***** Text shown

Ohh, a system that's bit different- sort of a "counterculture approach" to the usual high-testosterone, energy-centric typical planted tank? One that requires a lot of patience... How could we not love this? It seems downright rebellious! Count us in!
So, you're essentially adding quality terrestrial potting soil and covering it with gravel or other heavier substrate material at a depth of like 2"-4", planting it very densely from day one, and letting the plants settle in for a while before adding fishes. Logical, natural, and elegantly simple. The kind of concept that we as aquarists have so much trouble accepting at "face value", because we love to "edit" and make stuff like this more complicated! I mean, there must be a way to incorporate a reactor or some other techno-gear in such a system, right? There must be!
Actually, what's cool about this system is that, if you get the balance right between fishes and plants, you can theoretically avoid using a filter altogether. Old school...Like, really "old school", right? A cool idea in principle, and of course, one of the parts of the concept that I veto from day one, being a stubborn, biased, lover of filters (and being a long time, gear-heavy reef aquarist keeps me stubbornly clinging to the idea...). And, since good circulation is not a bad idea, why not use filtration as well, right?
I mean, there is obviously more to this whole concept than just throwing dirt in and walk-in away, but the general point is that it's yet another way to have success with aquariums...you do need to research the detailed information about this approach, and there is much more detailed information and discussion on the topic, that's all over the inter-webs...

**********
***** Working data

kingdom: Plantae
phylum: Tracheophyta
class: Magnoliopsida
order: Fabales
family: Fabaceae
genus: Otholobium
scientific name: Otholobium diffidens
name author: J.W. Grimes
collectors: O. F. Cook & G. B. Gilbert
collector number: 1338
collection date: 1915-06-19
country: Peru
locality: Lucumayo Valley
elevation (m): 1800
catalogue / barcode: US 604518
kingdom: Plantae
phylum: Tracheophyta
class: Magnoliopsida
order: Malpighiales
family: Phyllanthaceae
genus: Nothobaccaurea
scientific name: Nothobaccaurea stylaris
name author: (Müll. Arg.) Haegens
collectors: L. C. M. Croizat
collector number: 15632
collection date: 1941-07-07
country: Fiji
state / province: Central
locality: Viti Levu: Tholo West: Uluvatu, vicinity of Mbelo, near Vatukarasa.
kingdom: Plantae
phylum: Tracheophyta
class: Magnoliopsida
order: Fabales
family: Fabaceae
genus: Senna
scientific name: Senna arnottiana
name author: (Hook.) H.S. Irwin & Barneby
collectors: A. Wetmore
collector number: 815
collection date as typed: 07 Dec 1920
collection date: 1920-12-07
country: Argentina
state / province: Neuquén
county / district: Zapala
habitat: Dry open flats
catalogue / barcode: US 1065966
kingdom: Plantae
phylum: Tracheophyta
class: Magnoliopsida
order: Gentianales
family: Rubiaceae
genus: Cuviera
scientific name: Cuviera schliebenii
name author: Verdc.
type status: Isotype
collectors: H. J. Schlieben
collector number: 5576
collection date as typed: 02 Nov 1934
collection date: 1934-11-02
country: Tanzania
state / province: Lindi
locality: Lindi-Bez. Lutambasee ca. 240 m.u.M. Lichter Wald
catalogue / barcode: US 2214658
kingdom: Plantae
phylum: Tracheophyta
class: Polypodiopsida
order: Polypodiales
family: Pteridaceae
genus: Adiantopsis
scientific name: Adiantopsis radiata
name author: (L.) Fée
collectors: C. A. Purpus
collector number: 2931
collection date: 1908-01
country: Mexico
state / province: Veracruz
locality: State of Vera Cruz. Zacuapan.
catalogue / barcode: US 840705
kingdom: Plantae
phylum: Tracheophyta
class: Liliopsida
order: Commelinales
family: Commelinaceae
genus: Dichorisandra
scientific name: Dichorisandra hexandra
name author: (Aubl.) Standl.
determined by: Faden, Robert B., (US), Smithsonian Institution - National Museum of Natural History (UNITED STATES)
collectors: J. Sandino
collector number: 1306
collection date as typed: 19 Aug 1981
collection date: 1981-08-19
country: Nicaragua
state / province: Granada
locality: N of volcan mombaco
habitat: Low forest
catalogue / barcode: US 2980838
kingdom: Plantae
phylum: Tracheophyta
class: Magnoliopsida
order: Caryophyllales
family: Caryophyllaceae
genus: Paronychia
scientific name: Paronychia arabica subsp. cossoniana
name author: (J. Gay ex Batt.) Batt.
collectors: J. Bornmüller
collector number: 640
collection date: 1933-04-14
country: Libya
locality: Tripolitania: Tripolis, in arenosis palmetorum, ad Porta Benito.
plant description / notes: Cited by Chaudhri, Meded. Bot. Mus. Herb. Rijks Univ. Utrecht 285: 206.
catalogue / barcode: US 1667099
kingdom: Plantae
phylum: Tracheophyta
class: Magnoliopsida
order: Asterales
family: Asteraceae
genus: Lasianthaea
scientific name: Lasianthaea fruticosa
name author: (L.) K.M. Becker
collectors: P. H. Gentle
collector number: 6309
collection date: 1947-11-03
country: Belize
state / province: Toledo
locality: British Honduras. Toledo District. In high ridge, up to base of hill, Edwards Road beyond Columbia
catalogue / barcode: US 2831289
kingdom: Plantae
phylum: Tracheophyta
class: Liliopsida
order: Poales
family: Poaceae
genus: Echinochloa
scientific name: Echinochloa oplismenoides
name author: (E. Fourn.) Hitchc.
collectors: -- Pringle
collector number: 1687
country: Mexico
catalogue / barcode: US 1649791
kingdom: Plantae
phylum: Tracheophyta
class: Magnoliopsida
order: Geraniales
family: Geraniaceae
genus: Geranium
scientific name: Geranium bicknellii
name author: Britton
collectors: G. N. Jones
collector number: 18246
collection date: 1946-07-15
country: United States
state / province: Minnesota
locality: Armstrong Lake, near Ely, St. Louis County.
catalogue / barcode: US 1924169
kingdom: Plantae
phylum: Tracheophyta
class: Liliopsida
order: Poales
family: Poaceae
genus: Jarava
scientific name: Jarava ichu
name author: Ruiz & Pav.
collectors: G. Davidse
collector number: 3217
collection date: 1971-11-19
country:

**********

Problems to work on →
- A) Reproduce the entire post on soil-based planted tanks word for word.
- B) Identify each line in the records that contains the string "collectors", and copy all of those lines.

Expected results →
- A)
Ohh, a system that's bit different- sort of a "counterculture approach" to the usual high-testosterone, energy-centric typical planted tank? One that requires a lot of patience... How could we not love this? It seems downright rebellious! Count us in!
So, you're essentially adding quality terrestrial potting soil and covering it with gravel or other heavier substrate material at a depth of like 2"-4", planting it very densely from day one, and letting the plants settle in for a while before adding fishes. Logical, natural, and elegantly simple. The kind of concept that we as aquarists have so much trouble accepting at "face value", because we love to "edit" and make stuff like this more complicated! I mean, there must be a way to incorporate a reactor or some other techno-gear in such a system, right? There must be!
Actually, what's cool about this system is that, if you get the balance right between fishes and plants, you can theoretically avoid using a filter altogether. Old school...Like, really "old school", right? A cool idea in principle, and of course, one of the parts of the concept that I veto from day one, being a stubborn, biased, lover of filters (and being a long time, gear-heavy reef aquarist keeps me stubbornly clinging to the idea...). And, since good circulation is not a bad idea, why not use filtration as well, right?
I mean, there is obviously more to this whole concept than just throwing dirt in and walk-in away, but the general point is that it's yet another way to have success with aquariums...you do need to research the detailed information about this approach, and there is much more detailed information and discussion on the topic, that's all over the inter-webs...

- B)
collectors: O. F. Cook & G. B. Gilbert
collectors: L. C. M. Croizat
collectors: A. Wetmore
collectors: H. J. Schlieben
collectors: C. A. Purpus
collectors: J. Sandino
collectors: J. Bornmüller
collectors: P. H. Gentle
collectors: -- Pringle
collectors: G. N. Jones
collectors: G. Davidse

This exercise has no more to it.